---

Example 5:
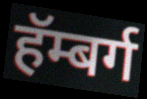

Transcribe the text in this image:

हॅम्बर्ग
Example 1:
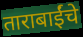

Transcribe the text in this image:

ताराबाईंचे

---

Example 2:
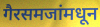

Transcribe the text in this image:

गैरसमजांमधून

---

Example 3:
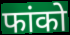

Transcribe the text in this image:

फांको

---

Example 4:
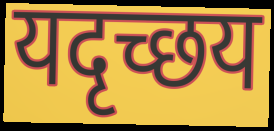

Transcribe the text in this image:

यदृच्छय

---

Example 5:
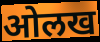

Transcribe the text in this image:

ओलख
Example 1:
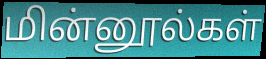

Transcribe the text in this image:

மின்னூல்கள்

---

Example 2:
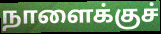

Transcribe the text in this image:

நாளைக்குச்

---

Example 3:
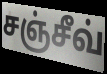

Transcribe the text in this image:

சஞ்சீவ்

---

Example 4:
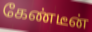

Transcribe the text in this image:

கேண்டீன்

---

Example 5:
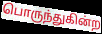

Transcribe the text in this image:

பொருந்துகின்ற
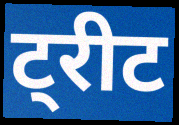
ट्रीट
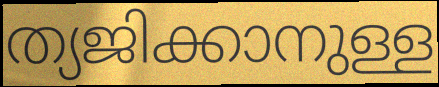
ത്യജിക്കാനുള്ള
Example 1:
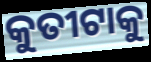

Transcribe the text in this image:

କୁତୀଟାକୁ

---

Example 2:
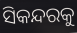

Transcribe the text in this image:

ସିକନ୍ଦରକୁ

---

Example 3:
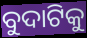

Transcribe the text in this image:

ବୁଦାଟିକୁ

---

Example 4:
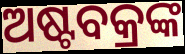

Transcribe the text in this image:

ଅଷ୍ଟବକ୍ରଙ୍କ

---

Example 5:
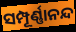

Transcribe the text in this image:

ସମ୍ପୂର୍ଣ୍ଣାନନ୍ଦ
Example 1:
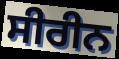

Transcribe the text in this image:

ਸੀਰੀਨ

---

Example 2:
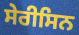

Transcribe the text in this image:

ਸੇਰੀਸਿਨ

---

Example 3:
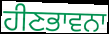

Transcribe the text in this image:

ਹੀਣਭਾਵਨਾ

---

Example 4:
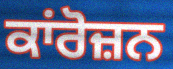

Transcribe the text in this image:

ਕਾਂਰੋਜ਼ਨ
○ ○ ○
• _PROBLEM DETAILS_
Print the whole listing again exactly, please. No pictures.

• _SOLUTION TO THIS PROBLEM_
---

Example 5:

Transcribe the text in this image:

हॅम्बर्ग
Example 1:

Transcribe the text in this image:

ताराबाईंचे

---

Example 2:

Transcribe the text in this image:

गैरसमजांमधून

---

Example 3:

Transcribe the text in this image:

फांको

---

Example 4:

Transcribe the text in this image:

यदृच्छय

---

Example 5:

Transcribe the text in this image:

ओलख
Example 1:

Transcribe the text in this image:

மின்னூல்கள்

---

Example 2:

Transcribe the text in this image:

நாளைக்குச்

---

Example 3:

Transcribe the text in this image:

சஞ்சீவ்

---

Example 4:

Transcribe the text in this image:

கேண்டீன்

---

Example 5:

Transcribe the text in this image:

பொருந்துகின்ற
ट्रीट
ത്യജിക്കാനുള്ള
Example 1:

Transcribe the text in this image:

କୁତୀଟାକୁ

---

Example 2:

Transcribe the text in this image:

ସିକନ୍ଦରକୁ

---

Example 3:

Transcribe the text in this image:

ବୁଦାଟିକୁ

---

Example 4:

Transcribe the text in this image:

ଅଷ୍ଟବକ୍ରଙ୍କ

---

Example 5:

Transcribe the text in this image:

ସମ୍ପୂର୍ଣ୍ଣାନନ୍ଦ
Example 1:

Transcribe the text in this image:

ਸੀਰੀਨ

---

Example 2:

Transcribe the text in this image:

ਸੇਰੀਸਿਨ

---

Example 3:

Transcribe the text in this image:

ਹੀਣਭਾਵਨਾ

---

Example 4:

Transcribe the text in this image:

ਕਾਂਰੋਜ਼ਨ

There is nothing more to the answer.